Tender chunks of chicken blended with the freshness of crisp cucumbers and the slightly salty, savory note of olives all wrapped in the creaminess of real mayonnaise. It’s a unique combination that delivers a gorgeous bite. This is the perfect chicken salad for warm summer months.
Something light and easy for lunch or dinner is always a great plan. Years ago, I had the opportunity to step into the world of catering with my dear friend, Jane. We made some fun and fabulous food together and our chicken salads were frequently requested for luncheons. We had several “go to” recipes for chicken salad and this is one of my favorites from Jane’s files.
The chicken is gently poached with a touch of rice or white wine vinegar, just a tiny bit of sugar, black peppercorns, bay leaves, and a touch of kosher salt. Then the shredded chicken is tossed with chopped, fresh cucumber plus green olives and stirred together with real mayonnaise.

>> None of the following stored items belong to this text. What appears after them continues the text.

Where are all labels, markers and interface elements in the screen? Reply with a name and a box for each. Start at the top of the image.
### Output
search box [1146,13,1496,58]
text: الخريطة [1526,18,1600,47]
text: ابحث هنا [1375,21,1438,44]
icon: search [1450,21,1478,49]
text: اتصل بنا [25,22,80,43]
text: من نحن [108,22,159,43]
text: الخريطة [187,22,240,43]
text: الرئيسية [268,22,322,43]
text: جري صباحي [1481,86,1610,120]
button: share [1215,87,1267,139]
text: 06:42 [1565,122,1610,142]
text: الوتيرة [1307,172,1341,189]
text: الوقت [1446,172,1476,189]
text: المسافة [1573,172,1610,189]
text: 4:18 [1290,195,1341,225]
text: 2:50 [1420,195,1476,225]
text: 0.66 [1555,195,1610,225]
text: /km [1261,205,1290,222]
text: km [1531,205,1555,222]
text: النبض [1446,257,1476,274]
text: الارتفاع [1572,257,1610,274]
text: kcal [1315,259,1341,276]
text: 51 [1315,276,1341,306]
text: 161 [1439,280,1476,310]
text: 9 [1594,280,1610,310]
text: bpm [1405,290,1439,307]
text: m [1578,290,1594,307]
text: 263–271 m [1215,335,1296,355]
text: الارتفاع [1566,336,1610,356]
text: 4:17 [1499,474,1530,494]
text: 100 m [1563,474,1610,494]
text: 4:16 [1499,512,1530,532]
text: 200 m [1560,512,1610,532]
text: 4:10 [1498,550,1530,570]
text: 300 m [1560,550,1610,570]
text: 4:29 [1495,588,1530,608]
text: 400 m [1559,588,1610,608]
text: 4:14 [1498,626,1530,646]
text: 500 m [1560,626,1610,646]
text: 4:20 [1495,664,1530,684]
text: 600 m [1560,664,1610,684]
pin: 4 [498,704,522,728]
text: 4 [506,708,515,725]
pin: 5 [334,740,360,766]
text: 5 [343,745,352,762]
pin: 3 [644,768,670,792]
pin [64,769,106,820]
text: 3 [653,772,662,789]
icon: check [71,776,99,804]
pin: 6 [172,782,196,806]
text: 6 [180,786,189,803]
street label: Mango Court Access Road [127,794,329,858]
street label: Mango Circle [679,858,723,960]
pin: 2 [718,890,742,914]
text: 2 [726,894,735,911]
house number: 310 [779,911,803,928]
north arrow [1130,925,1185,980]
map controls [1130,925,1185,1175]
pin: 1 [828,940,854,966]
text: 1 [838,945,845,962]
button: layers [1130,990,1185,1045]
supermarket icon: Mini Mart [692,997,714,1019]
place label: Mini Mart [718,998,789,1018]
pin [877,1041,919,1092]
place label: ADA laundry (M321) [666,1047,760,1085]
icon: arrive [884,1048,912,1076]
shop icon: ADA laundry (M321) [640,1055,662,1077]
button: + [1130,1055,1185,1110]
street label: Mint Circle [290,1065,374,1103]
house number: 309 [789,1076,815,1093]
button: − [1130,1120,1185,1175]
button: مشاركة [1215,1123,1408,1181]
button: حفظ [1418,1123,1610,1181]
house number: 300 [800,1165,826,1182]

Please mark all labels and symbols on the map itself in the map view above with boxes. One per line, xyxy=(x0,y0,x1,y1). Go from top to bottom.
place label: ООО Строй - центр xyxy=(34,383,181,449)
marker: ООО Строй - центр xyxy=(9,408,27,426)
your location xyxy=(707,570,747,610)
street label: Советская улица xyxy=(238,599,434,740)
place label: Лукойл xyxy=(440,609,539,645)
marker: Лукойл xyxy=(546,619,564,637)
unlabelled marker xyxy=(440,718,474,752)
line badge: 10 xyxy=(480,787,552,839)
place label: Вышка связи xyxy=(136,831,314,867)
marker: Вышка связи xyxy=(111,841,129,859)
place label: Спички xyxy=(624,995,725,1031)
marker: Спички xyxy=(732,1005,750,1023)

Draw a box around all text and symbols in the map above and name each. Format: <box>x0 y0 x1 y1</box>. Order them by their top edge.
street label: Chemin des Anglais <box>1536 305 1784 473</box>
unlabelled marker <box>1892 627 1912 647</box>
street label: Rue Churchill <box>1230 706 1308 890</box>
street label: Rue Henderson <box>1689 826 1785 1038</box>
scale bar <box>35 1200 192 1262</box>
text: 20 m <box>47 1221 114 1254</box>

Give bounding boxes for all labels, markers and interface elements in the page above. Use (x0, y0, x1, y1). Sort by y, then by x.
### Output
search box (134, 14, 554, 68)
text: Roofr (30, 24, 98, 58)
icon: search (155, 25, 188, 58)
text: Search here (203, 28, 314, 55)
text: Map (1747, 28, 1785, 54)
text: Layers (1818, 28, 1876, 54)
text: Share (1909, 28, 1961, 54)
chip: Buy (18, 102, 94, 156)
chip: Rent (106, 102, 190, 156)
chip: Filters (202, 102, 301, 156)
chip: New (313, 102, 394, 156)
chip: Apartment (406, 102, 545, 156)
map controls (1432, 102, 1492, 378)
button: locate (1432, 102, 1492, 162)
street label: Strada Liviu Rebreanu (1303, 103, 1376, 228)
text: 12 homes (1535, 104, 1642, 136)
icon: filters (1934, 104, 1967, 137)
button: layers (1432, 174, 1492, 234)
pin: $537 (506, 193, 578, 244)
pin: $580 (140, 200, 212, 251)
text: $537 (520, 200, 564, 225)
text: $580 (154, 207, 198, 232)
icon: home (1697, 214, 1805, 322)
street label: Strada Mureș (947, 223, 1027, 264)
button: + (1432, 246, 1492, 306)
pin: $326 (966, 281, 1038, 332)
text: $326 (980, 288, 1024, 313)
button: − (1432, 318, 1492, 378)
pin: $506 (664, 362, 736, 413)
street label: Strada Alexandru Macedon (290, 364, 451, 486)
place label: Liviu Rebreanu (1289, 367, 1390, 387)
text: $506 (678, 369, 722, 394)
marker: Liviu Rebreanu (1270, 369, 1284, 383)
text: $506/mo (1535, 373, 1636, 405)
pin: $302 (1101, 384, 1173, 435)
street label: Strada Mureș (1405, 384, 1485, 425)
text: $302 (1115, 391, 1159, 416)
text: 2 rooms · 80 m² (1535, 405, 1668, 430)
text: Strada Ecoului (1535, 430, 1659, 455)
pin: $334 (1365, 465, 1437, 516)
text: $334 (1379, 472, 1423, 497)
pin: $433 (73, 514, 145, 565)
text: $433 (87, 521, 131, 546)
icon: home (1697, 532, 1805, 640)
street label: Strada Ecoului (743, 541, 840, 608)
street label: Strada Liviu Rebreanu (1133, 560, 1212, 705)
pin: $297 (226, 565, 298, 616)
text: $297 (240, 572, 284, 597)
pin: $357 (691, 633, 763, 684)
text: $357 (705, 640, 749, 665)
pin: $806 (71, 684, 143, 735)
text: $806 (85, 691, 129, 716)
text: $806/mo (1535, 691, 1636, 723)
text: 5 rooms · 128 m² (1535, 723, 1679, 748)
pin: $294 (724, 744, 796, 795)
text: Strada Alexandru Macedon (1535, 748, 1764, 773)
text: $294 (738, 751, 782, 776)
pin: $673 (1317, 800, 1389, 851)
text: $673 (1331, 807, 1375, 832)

Give it an overnight chill to let those beautiful ingredients meld together. It’s an unusual blend that strikes all the right notes. Simply scrumptious!
Chicken Salad with Cucumbers and Olives
For the poached chicken:
I typically cook twice the chicken needed for this recipe, freezing the extra for later.
1 pound boneless chicken breasts
4 to 6 cups of water
1 tablespoons rice or white wine vinegar
½ teaspoon sugar
½ teaspoon whole black peppercorns
2 bay leaves
1 teaspoons salt
Place the chicken in a medium stockpot, adding enough water to just cover the chicken. Stir in the vinegar, sugar, peppercorns, bay leaves, and kosher salt.
Bring to a gentle simmer over medium heat and cook until chicken is cooked through, about 45 minutes. Cooking time will vary depending on the thickness of the chicken breasts. Turn off heat and leave the chicken in the cooking liquid for an additional 10 minutes. Transfer the chicken to a bowl and allow it to cool enough to handle.
For the chicken salad:
2 cups cooked chicken breast, shredded
½ cup peeled, chopped cucumber
½ cup chopped green olives with pimentos
½ cup real mayonnaise
4 teaspoons juice from the jarred olives
½ -1 teaspoon kosher salt, or to taste
¼ teaspoon freshly ground black pepper, or to taste
In a large bowl combine the shredded chicken, cucumbers, olives and mayonnaise along with the olive juice. Add ½ teaspoon of the kosher salt, and pepper. Stir in the remaining kosher salt if needed.
Stir to mix well. Cover and refrigerate overnight before serving.
Makes 3 cups of chicken salad.
Chicken Salad with Cucumber and Olives
Equipment
- Medium stockpot
Ingredients
- For the poached chicken:
- 1 pound boneless chicken breasts
- 4 to 6 cups cups of water
- 1 tablespoon rice or white wine vinegar
- ½ teaspoon sugar
- ½ teaspoon whole black peppercorns
- 2 bay leaves
- 1 teaspoon salt
- For the chicken salad:
- 2 cups shredded cooked chicken
- ½ cup peeled, chopped cucumber
- ½ cup chopped green olives with pimentos
- ½ cup real mayonnaise
- 4 teaspoons juice from the jarred olives
- ½ to 1 teaspoon kosher salt, or to taste
- ¼ teaspoon freshly ground black pepper, or to taste
Instructions
- For the poached chicken:
- Place the chicken in a medium stockpot, adding enough water to just cover the chicken. Stir in the vinegar, sugar, peppercorns, bay leaves, and kosher salt.
- Gently simmer over medium heat until the chicken is cooked through, about 45 minutes. Cooking time will vary depending on the thickness of the chicken breasts. Turn off heat and leave the chicken in the cooking liquid for an additional 10 minutes.
- Transfer the chicken to a bowl and allow it to cool enough to handle.
- For the chicken salad:
- In a large bowl combine the shredded chicken, cucumbers, olives and mayonnaise along with the olive juice. Add ½ teaspoon of the kosher salt, and pepper, stirring to mix well. Add the remaining kosher salt if needed.
- Cover and refrigerate overnight before serving.